Exercises:
[1] Summarize the passage below on GWEF type transfer in two sentences.
[2] In the passage below on GWEF type transfer, what besides its own resource endowment and technical level affected the promotion of GWEF in the region?

The characteristics of GWEF type transfer under the neighborhood environment constraint:
The promotion of GWEF in the region was not only affected by its own resource endowment and technical level, but also the influence of various policies of the neighboring provinces, the innovation communication and the flow of resources. In this paper, we could further study the role of different economic-geographic neighborhood types on the convergence of GWEF.
- (1)
When considering spatial factors, on the whole, the probability value on the main diagonal was still significantly greater than that on the non-diagonal. This indicated that after considering the influence of spatial factors, the development of GWEF still maintained the characteristics of club convergence and had a certain degree of space-time inertia, which was mainly manifested as low level and high level (the probability value remains at a high level).
- (2)

Data extracts:
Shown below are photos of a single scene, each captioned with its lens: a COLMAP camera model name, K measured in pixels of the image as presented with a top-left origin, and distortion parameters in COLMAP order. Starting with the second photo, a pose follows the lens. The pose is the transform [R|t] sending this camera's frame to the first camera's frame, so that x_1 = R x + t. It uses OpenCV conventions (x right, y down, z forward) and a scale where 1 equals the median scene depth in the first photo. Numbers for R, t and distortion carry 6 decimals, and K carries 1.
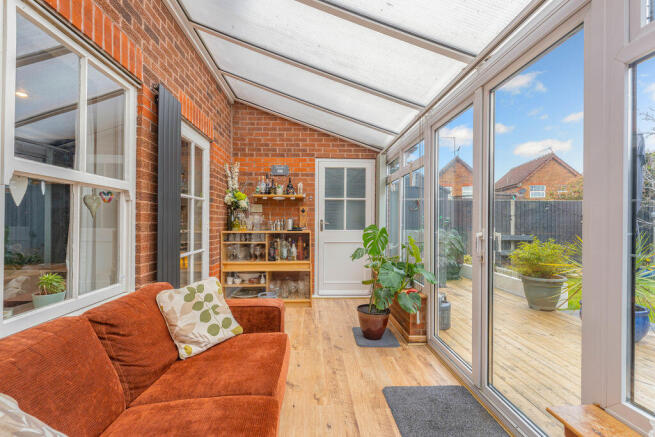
lens RADIAL K [[315.8, 0, 327.5], [0, 315.8, 218.5], [0, 0, 1]] dist [-0.000345, -0.000031]
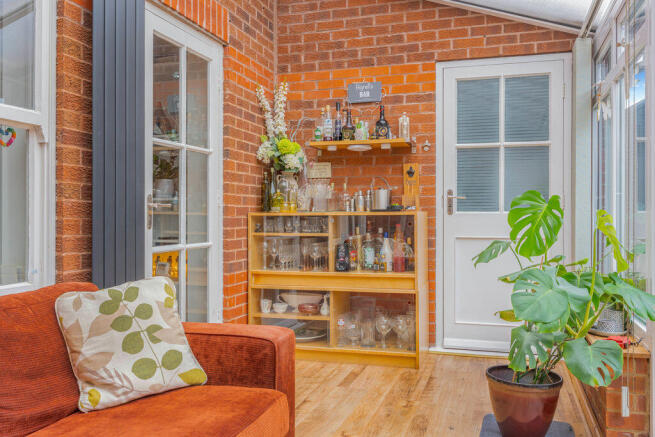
lens RADIAL K [[629.1, 0, 327.5], [0, 629.1, 218.5], [0, 0, 1]] dist [-0.001859, -0.002812]
pose [[0.932113, -0.005575, -0.362124, 0.169445], [0.006452, 0.999978, 0.001215, 0.049115], [0.362110, -0.003469, 0.932129, 0.054227]]
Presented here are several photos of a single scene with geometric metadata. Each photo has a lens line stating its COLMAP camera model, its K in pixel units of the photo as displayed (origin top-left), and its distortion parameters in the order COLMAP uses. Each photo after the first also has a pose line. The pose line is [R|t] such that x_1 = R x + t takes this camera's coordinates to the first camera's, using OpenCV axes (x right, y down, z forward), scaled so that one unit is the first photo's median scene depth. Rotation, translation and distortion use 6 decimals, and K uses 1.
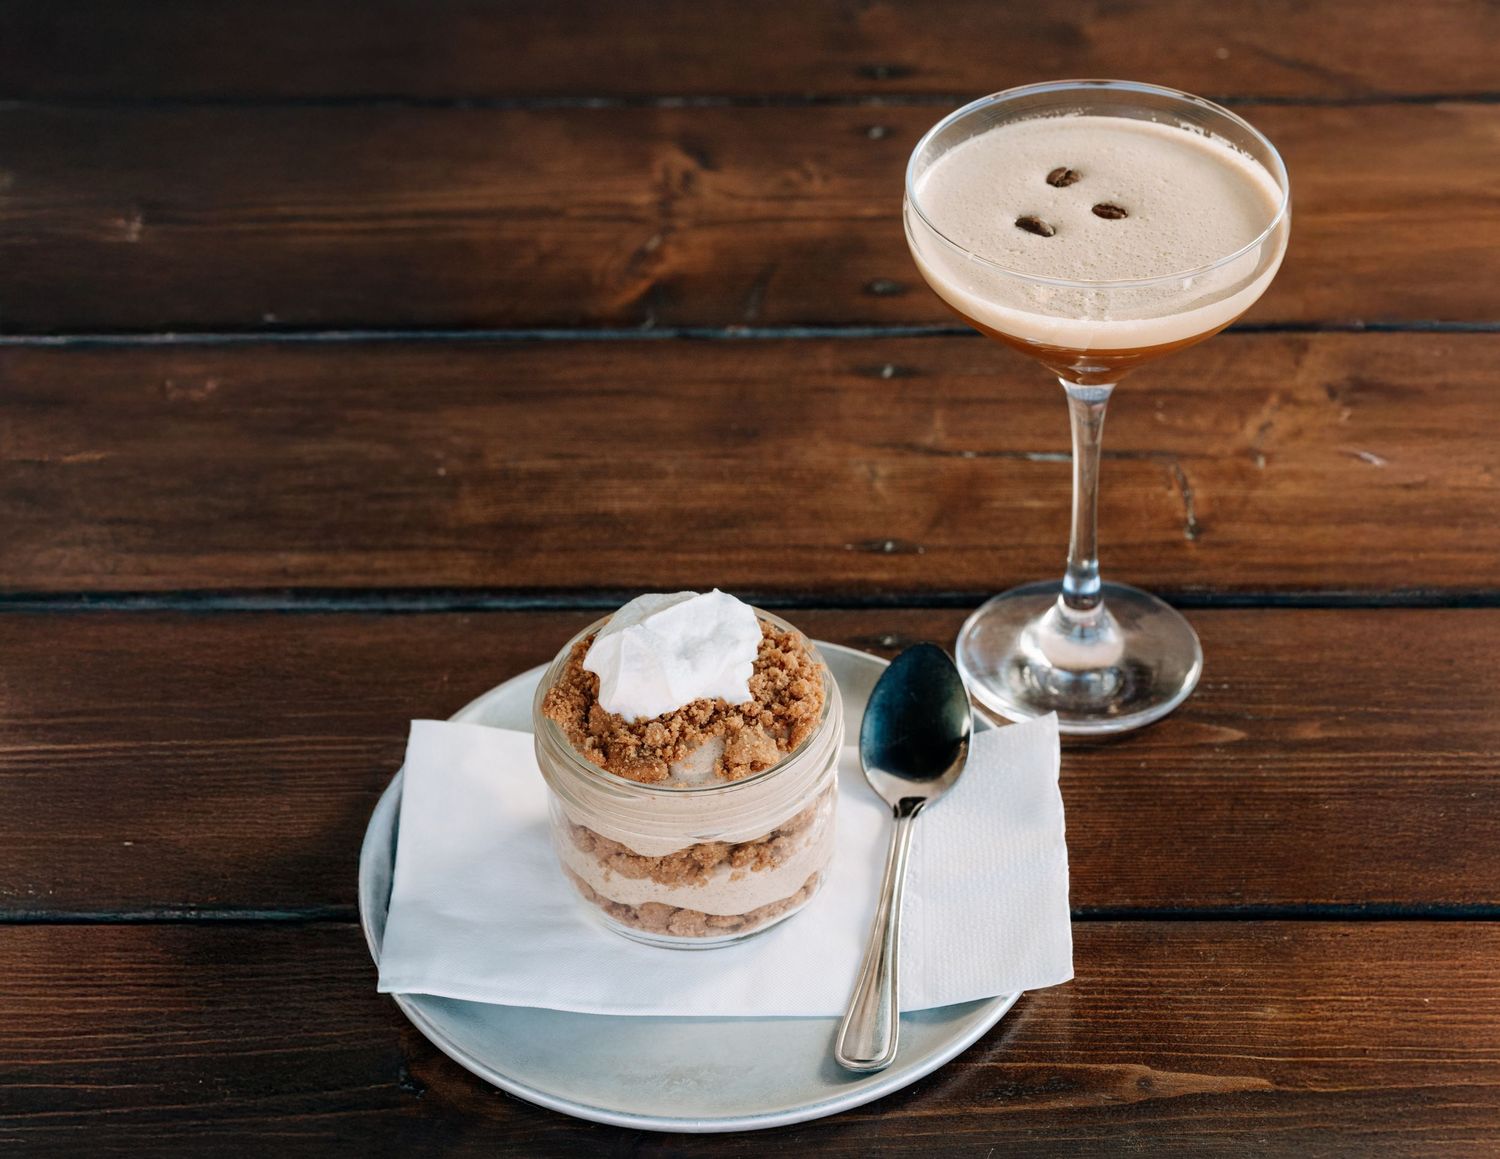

Solutions by task:
[1] The promotion of GWEF in a region depended on its own resource endowment and technical level and also on neighboring provinces' policies, innovation communication and the flow of resources, so the paper examines how different economic-geographic neighborhood types affect GWEF convergence. With spatial factors considered, the probabilities on the main diagonal were still significantly greater than those off it, which showed that GWEF development kept its club convergence and a certain degree of space-time inertia.

[2] The various policies of neighboring provinces, innovation communication, and the flow of resources.